Dataset entries
--------------------------------

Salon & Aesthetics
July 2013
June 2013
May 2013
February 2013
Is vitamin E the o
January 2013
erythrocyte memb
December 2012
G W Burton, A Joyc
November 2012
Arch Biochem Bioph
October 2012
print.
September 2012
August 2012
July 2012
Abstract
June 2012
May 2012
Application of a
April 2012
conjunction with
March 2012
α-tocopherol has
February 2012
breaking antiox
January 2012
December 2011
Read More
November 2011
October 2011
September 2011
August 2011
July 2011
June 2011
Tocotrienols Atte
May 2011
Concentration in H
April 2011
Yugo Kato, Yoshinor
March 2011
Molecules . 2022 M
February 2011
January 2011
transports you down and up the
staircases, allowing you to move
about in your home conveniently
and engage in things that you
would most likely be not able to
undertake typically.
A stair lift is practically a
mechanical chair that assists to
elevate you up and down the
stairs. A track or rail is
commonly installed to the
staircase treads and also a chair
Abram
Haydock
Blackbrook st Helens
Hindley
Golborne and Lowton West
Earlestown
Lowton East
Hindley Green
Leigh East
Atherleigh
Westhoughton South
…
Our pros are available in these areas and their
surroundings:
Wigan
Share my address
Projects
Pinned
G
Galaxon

--------------------------------

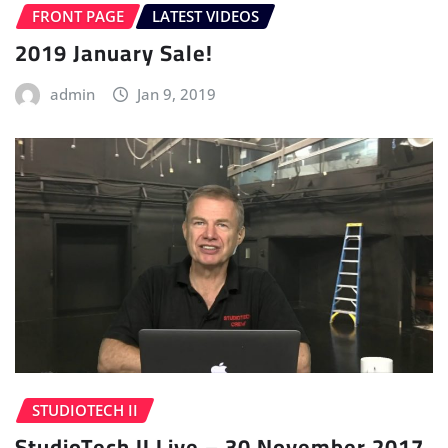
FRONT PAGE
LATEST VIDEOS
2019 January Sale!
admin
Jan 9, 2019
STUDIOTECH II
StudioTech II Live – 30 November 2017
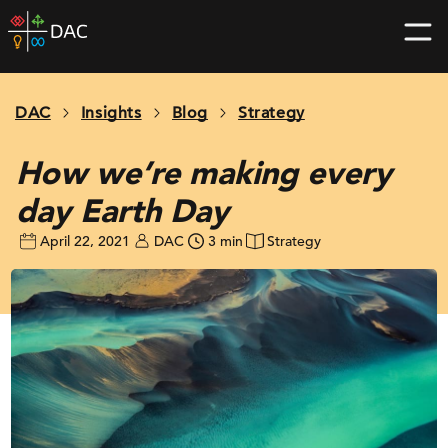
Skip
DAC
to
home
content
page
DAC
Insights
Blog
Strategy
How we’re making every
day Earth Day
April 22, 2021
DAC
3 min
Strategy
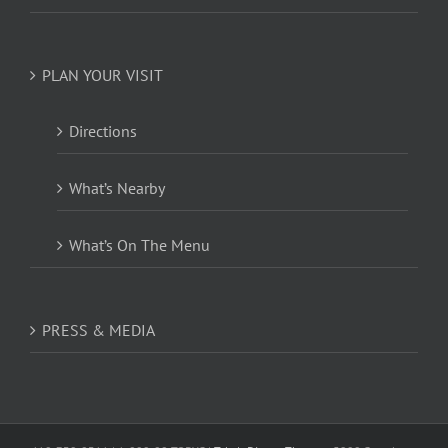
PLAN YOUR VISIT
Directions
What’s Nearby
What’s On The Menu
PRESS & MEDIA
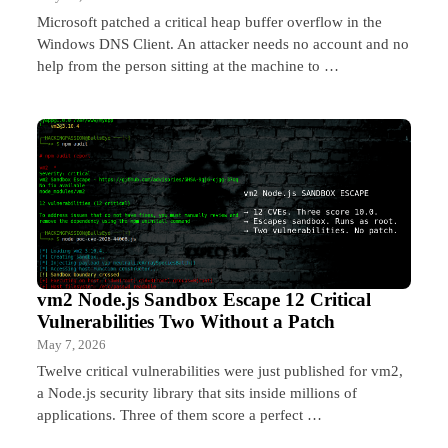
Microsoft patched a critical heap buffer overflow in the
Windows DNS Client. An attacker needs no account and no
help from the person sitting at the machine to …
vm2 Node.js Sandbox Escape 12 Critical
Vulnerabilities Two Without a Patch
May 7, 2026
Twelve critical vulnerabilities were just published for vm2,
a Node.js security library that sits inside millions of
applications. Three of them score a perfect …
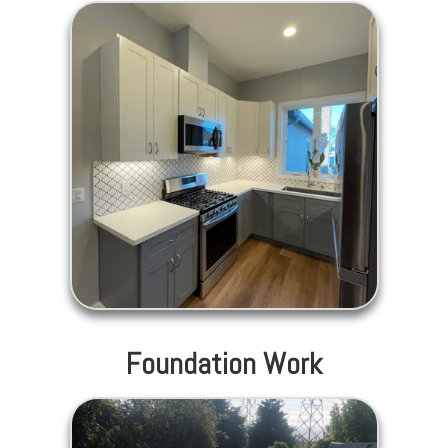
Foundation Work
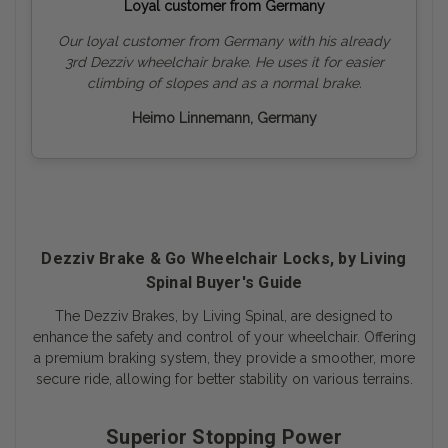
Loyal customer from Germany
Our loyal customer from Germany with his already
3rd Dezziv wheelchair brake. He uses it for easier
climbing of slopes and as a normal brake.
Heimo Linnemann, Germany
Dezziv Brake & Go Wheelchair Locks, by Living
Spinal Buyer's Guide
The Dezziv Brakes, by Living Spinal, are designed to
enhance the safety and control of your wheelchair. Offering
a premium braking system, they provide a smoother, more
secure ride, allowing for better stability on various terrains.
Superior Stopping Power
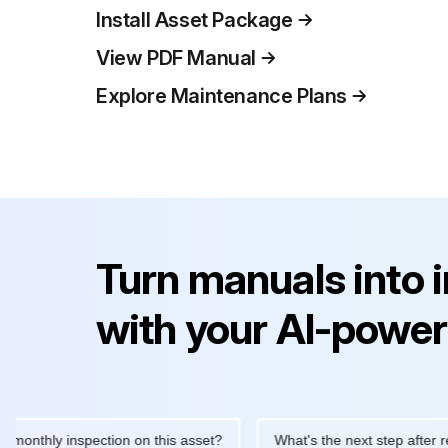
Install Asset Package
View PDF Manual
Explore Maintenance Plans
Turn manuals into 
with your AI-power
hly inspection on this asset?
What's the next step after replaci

--------------------------------

**WHAT THE TASK REQUIRES**
Which lines in the data hold the string "Living"? Copy each of them.

**EXERCISE ANSWER**
Dezziv Brake & Go Wheelchair Locks, by Living
The Dezziv Brakes, by Living Spinal, are designed to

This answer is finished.